5 MYTHS ABOUT GRIEF
MYTH #1 - Grief happens in specific steps and stages
The concept of grief as a series of fixed stages—Denial, Anger, Bargaining, Depression, and Acceptance—was popularized by Elizabeth Kübler-Ross in her book On Death and Dying. While this model has deeply influenced how we think about grief, it doesn’t capture the full reality. Grief is far more unpredictable and fluid. People often try to fit their experiences into these stages, only to find that grief doesn’t follow a neat path. Instead, it’s a complex and chaotic process that varies widely from person to person. Don’t be discouraged if your grief doesn’t align with these stages or if you find yourself revisiting emotions you thought you’d already moved past.

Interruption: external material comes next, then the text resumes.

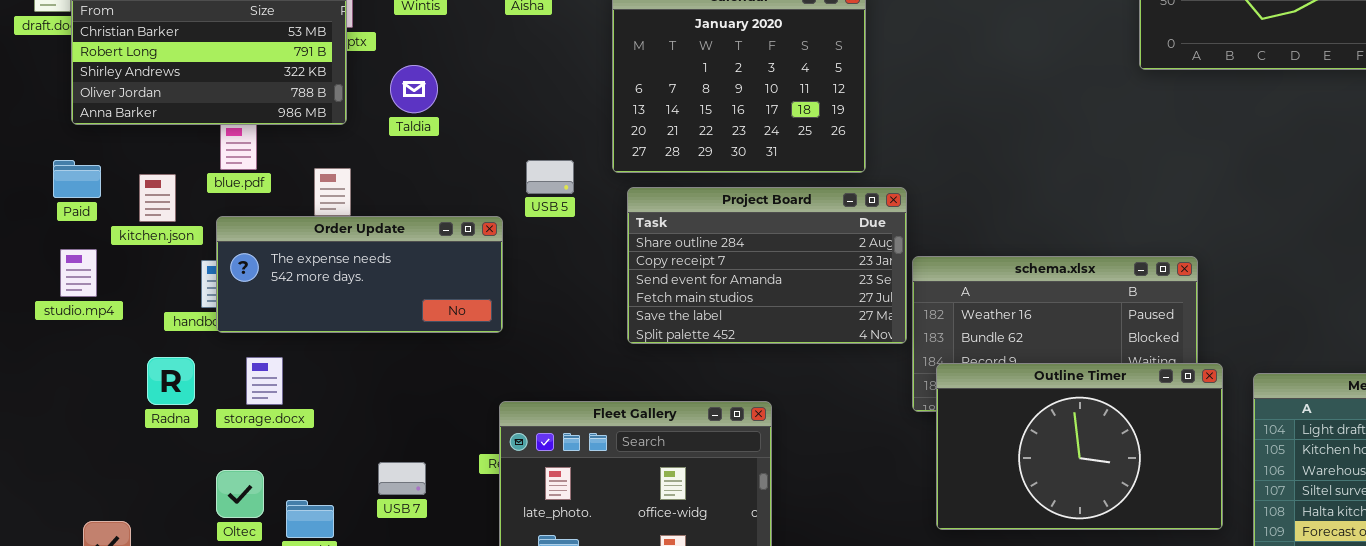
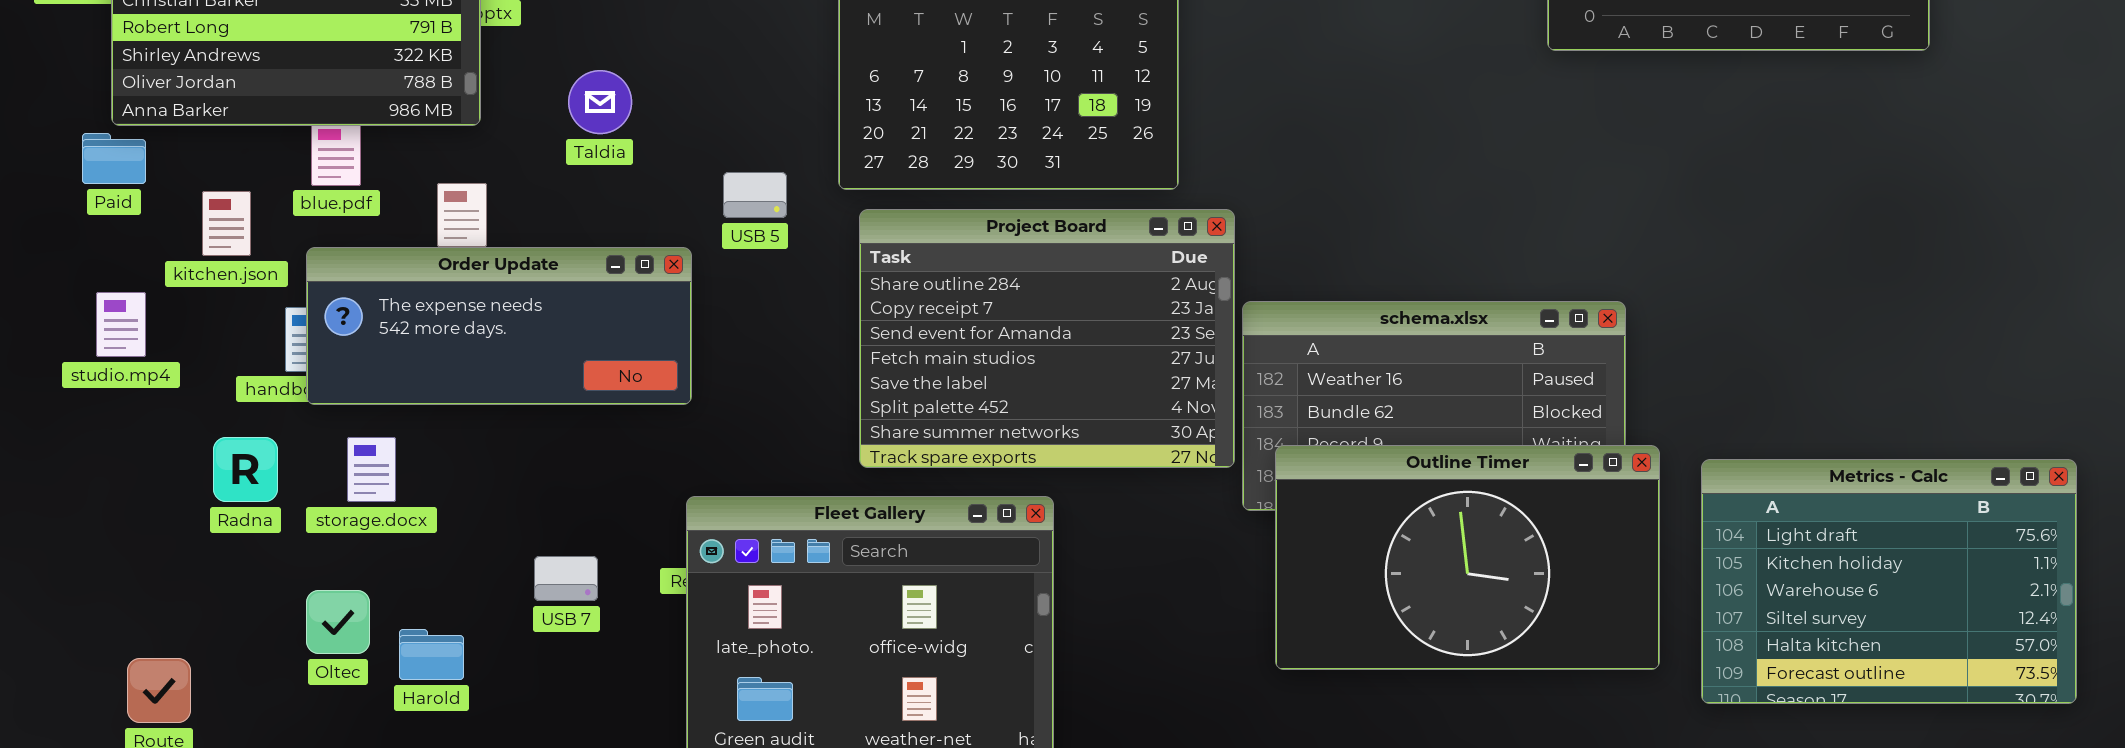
Taldia: [390,65,438,113] -> [568,70,632,134], moved
Paid: [53,160,101,198] -> [82,133,146,184], moved
Project Board: [627,187,907,344] -> [859,209,1235,468], resized
USB 7: [378,462,426,495] -> [534,556,598,601], moved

MYTH #2 - Grief is only for when someone dies
Many people believe that grief is only associated with death, but in reality, grief can arise from various types of loss. It can come from losing a job, a skill or ability, a relationship, a home, or even a cherished faith community. Other sources of grief include divorce, illness, retirement, theft, academic failures, or significant life changes. Grief isn’t confined to death; it can emerge from any significant loss, reflecting the deep emotional impact of change and upheaval in our lives.
MYTH #3 - You “get over” your grief
Grief isn’t something you simply “get over.” I remember someone telling me, “You should be over that now,” shortly after the death of a family member. This comment felt dismissive and didn’t reflect my true experience of grief. Many people expect others to move on quickly, but grief doesn’t follow a set timeline. It’s an ongoing process, and feelings of loss can resurface at any time due to memories, triggers, or significant moments. Rather than disappearing, grief becomes a part of our lives, and we learn to move forward while carrying it. Your grief and loss remain a part of you, and it’s normal to continue processing and feeling them even as you move forward with life.

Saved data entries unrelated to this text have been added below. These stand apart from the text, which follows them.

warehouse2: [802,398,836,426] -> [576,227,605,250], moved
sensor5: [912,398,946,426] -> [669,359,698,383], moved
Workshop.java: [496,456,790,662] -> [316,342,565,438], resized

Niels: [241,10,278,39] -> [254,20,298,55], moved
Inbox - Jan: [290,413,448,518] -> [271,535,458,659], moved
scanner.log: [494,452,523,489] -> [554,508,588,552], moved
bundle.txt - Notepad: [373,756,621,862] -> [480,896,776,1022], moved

MYTH #4 - Everyone grieves the same way
Just as every snowflake is different, our grief experiences are highly individualized as well. There is no single “right” way to grieve—what works for one person might not work for another. Some may find comfort in talking with friends, therapists, or coaches, while others might prefer joining a support group or engaging in a hobby that brings joy. Some might turn to religious or spiritual practices, and others might need solitude and tears. Many people find solace in a combination of these approaches. All these methods are valid and can be helpful in navigating grief, as long as they support your well-being and don’t cause harm.

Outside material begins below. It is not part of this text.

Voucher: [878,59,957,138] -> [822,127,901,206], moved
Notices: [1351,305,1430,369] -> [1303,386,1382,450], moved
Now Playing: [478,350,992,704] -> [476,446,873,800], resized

MYTH #5 - Some losses are bigger than other losses
It’s common for people to compare losses, thinking one is more significant than another, or to compete over whose loss is greater. However, every loss is valid in its own right. As mentioned in Myth 4, everyone experiences and processes grief differently, and each person's feelings about a loss are unique. Additionally, a new loss might be deeply affected by previous losses in ways we may not fully understand. Comparing losses or measuring their significance can hinder the healing process. Instead, it’s more constructive to acknowledge and honor each person’s grief journey without making comparisons.